> [ЗАДАНИЕ]:
Воспроизведите без изменений строки данных, начиная со строки, в которой есть «Document page, 1241x1754 pixels.», и до последней строки данных. Обе границы включаются.

+ + + + +

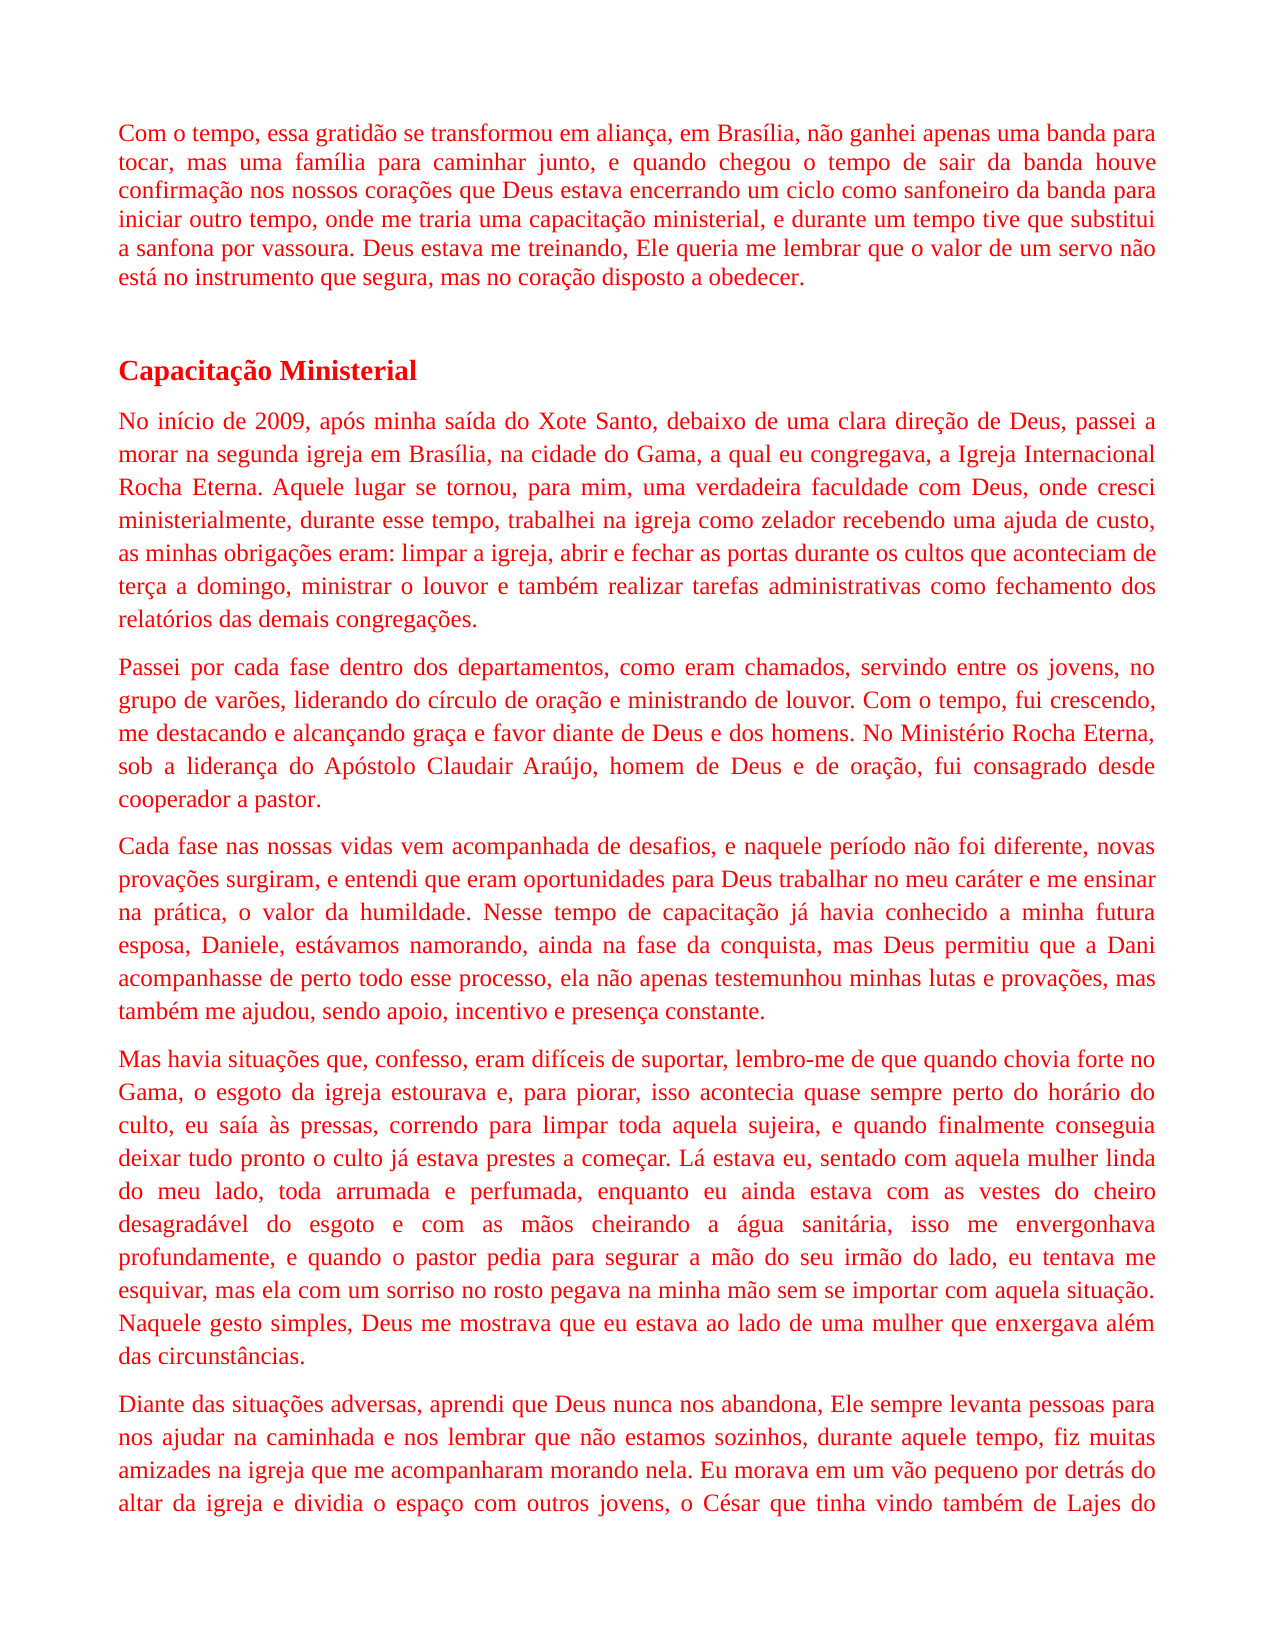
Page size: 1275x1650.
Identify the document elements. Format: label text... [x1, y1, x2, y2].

text Diante das situações adversas, aprendi que Deus nunca nos abandona, Ele sempre levanta pessoas para nos ajudar na caminhada e nos lembrar que não estamos sozinhos, durante aquele tempo, fiz muitas amizades na igreja que me acompanharam morando nela. Eu morava em um vão pequeno por detrás do altar da igreja e dividia o espaço com outros jovens, o César que tinha vindo também de Lajes do [118, 1389, 1157, 1517]
text No início de 2009, após minha saída do Xote Santo, debaixo de uma clara direção de Deus, passei a morar na segunda igreja em Brasília, na cidade do Gama, a qual eu congregava, a Igreja Internacional Rocha Eterna. Aquele lugar se tornou, para mim, uma verdadeira faculdade com Deus, onde cresci ministerialmente, durante esse tempo, trabalhei na igreja como zelador recebendo uma ajuda de custo, as minhas obrigações eram: limpar a igreja, abrir e fechar as portas durante os cultos que aconteciam de terça a domingo, ministrar o louvor e também realizar tarefas administrativas como fechamento dos relatórios das demais congregações. [118, 406, 1157, 633]
text Cada fase nas nossas vidas vem acompanhada de desafios, e naquele período não foi diferente, novas provações surgiram, e entendi que eram oportunidades para Deus trabalhar no meu caráter e me ensinar na prática, o valor da humildade. Nesse tempo de capacitação já havia conhecido a minha futura esposa, Daniele, estávamos namorando, ainda na fase da conquista, mas Deus permitiu que a Dani acompanhasse de perto todo esse processo, ela não apenas testemunhou minhas lutas e provações, mas também me ajudou, sendo apoio, incentivo e presença constante. [118, 831, 1157, 1025]
text Capacitação Ministerial [118, 353, 1157, 386]
text Mas havia situações que, confesso, eram difíceis de suportar, lembro-me de que quando chovia forte no Gama, o esgoto da igreja estourava e, para piorar, isso acontecia quase sempre perto do horário do culto, eu saía às pressas, correndo para limpar toda aquela sujeira, e quando finalmente conseguia deixar tudo pronto o culto já estava prestes a começar. Lá estava eu, sentado com aquela mulher linda do meu lado, toda arrumada e perfumada, enquanto eu ainda estava com as vestes do cheiro desagradável do esgoto e com as mãos cheirando a água sanitária, isso me envergonhava profundamente, e quando o pastor pedia para segurar a mão do seu irmão do lado, eu tentava me esquivar, mas ela com um sorriso no rosto pegava na minha mão sem se importar com aquela situação. Naquele gesto simples, Deus me mostrava que eu estava ao lado de uma mulher que enxergava além das circunstâncias. [118, 1044, 1157, 1370]
text Passei por cada fase dentro dos departamentos, como eram chamados, servindo entre os jovens, no grupo de varões, liderando do círculo de oração e ministrando de louvor. Com o tempo, fui crescendo, me destacando e alcançando graça e favor diante de Deus e dos homens. No Ministério Rocha Eterna, sob a liderança do Apóstolo Claudair Araújo, homem de Deus e de oração, fui consagrado desde cooperador a pastor. [118, 652, 1157, 812]
text Com o tempo, essa gratidão se transformou em aliança, em Brasília, não ganhei apenas uma banda para tocar, mas uma família para caminhar junto, e quando chegou o tempo de sair da banda houve confirmação nos nossos corações que Deus estava encerrando um ciclo como sanfoneiro da banda para iniciar outro tempo, onde me traria uma capacitação ministerial, e durante um tempo tive que substitui a sanfona por vassoura. Deus estava me treinando, Ele queria me lembrar que o valor de um servo não está no instrumento que segura, mas no coração disposto a obedecer. [118, 118, 1157, 291]
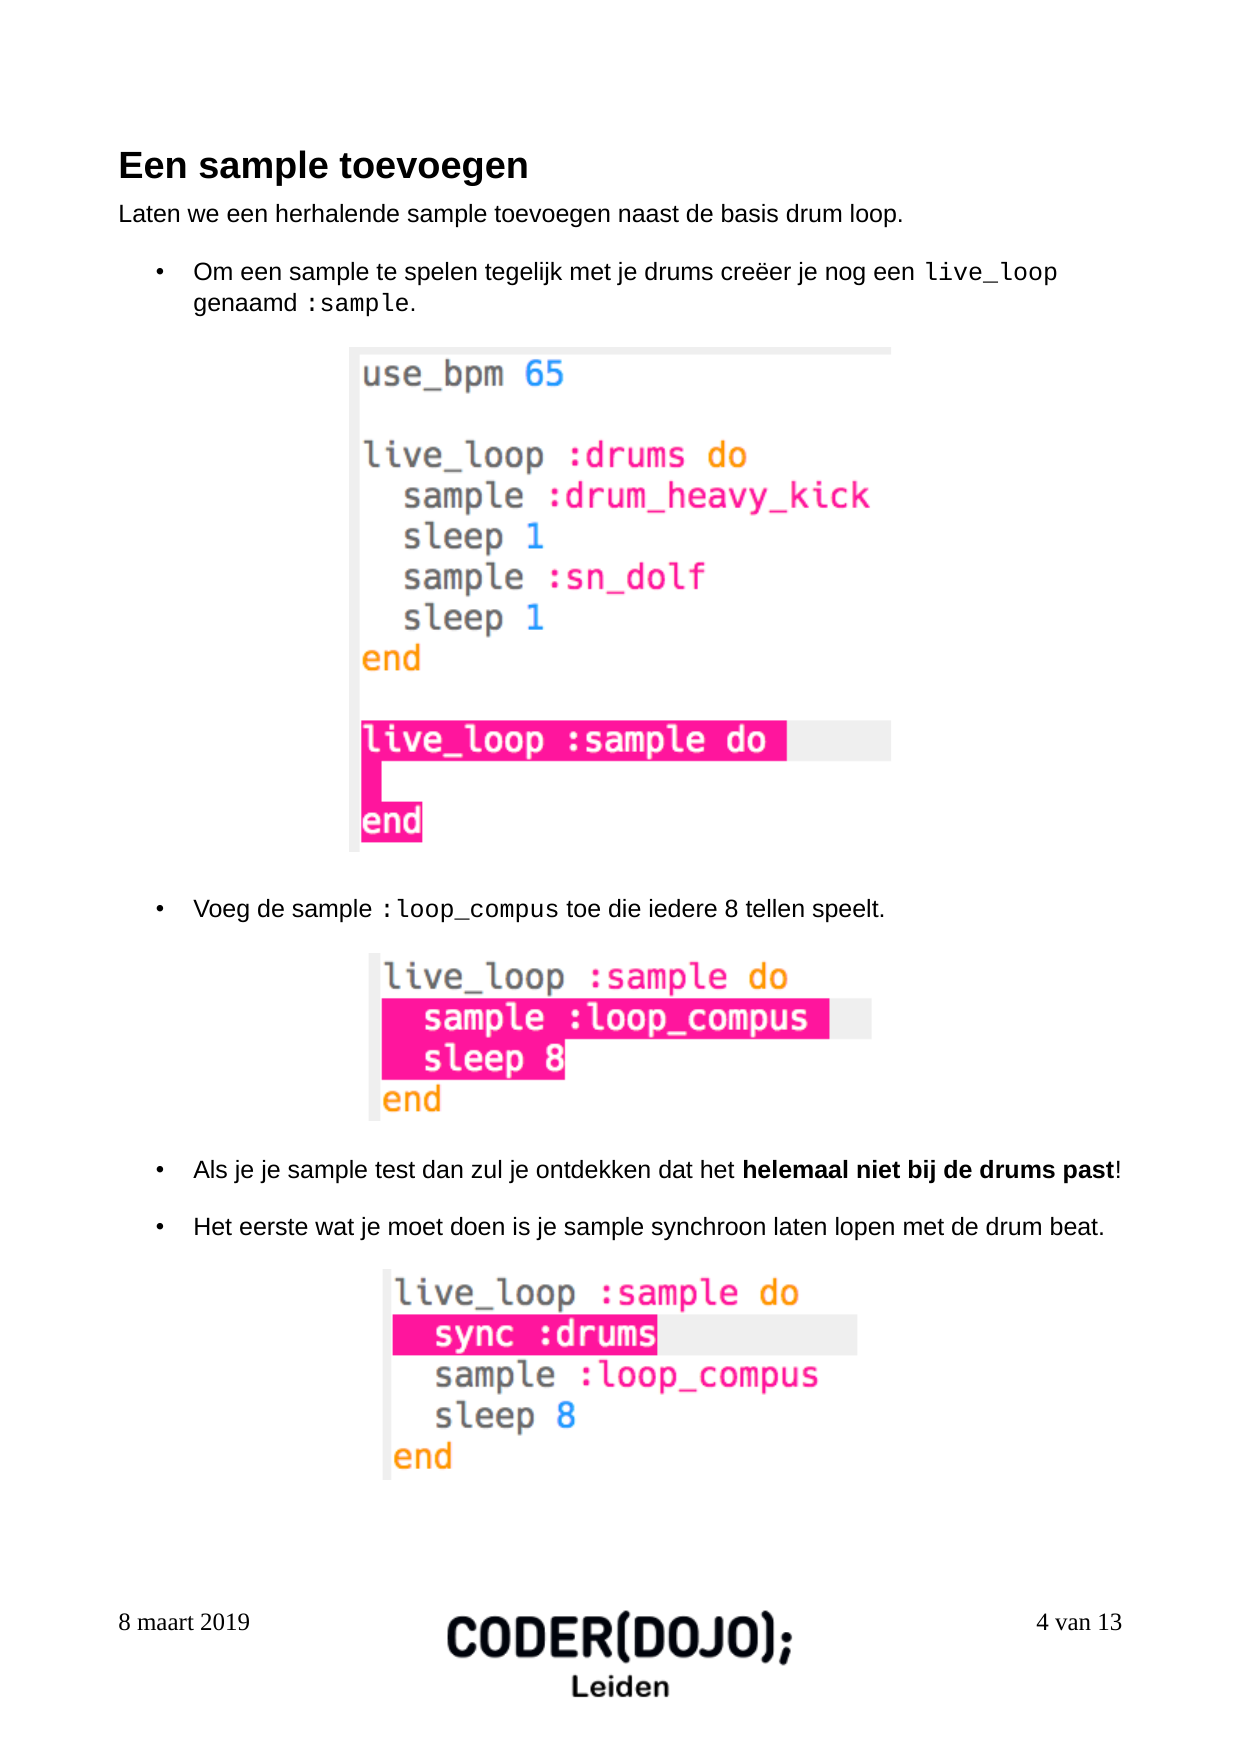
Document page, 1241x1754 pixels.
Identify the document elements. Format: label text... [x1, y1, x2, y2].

list Voeg de sample :loop_compus toe die iedere 8 tellen speelt. [156, 894, 1122, 924]
list Om een sample te spelen tegelijk met je drums creëer je nog een live_loop genaamd :sample. [156, 257, 1122, 319]
subtitle Een sample toevoegen [118, 143, 1122, 187]
list Het eerste wat je moet doen is je sample synchroon laten lopen met de drum beat. [156, 1212, 1122, 1241]
picture [445, 1608, 795, 1700]
list Als je je sample test dan zul je ontdekken dat het helemaal niet bij de drums past! [156, 1154, 1122, 1183]
text Laten we een herhalende sample toevoegen naast de basis drum loop. [118, 199, 1122, 228]
picture [382, 1269, 858, 1480]
picture [349, 347, 892, 852]
picture [368, 953, 872, 1121]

+ + + + +

> [РЕШЕНИЕ]:
Document page, 1241x1754 pixels.
Identify the document elements. Format: label text... [x1, y1, x2, y2].

list Voeg de sample :loop_compus toe die iedere 8 tellen speelt. [156, 894, 1122, 924]
list Om een sample te spelen tegelijk met je drums creëer je nog een live_loop genaamd :sample. [156, 257, 1122, 319]
subtitle Een sample toevoegen [118, 143, 1122, 187]
list Het eerste wat je moet doen is je sample synchroon laten lopen met de drum beat. [156, 1212, 1122, 1241]
picture [445, 1608, 795, 1700]
list Als je je sample test dan zul je ontdekken dat het helemaal niet bij de drums past! [156, 1154, 1122, 1183]
text Laten we een herhalende sample toevoegen naast de basis drum loop. [118, 199, 1122, 228]
picture [382, 1269, 858, 1480]
picture [349, 347, 892, 852]
picture [368, 953, 872, 1121]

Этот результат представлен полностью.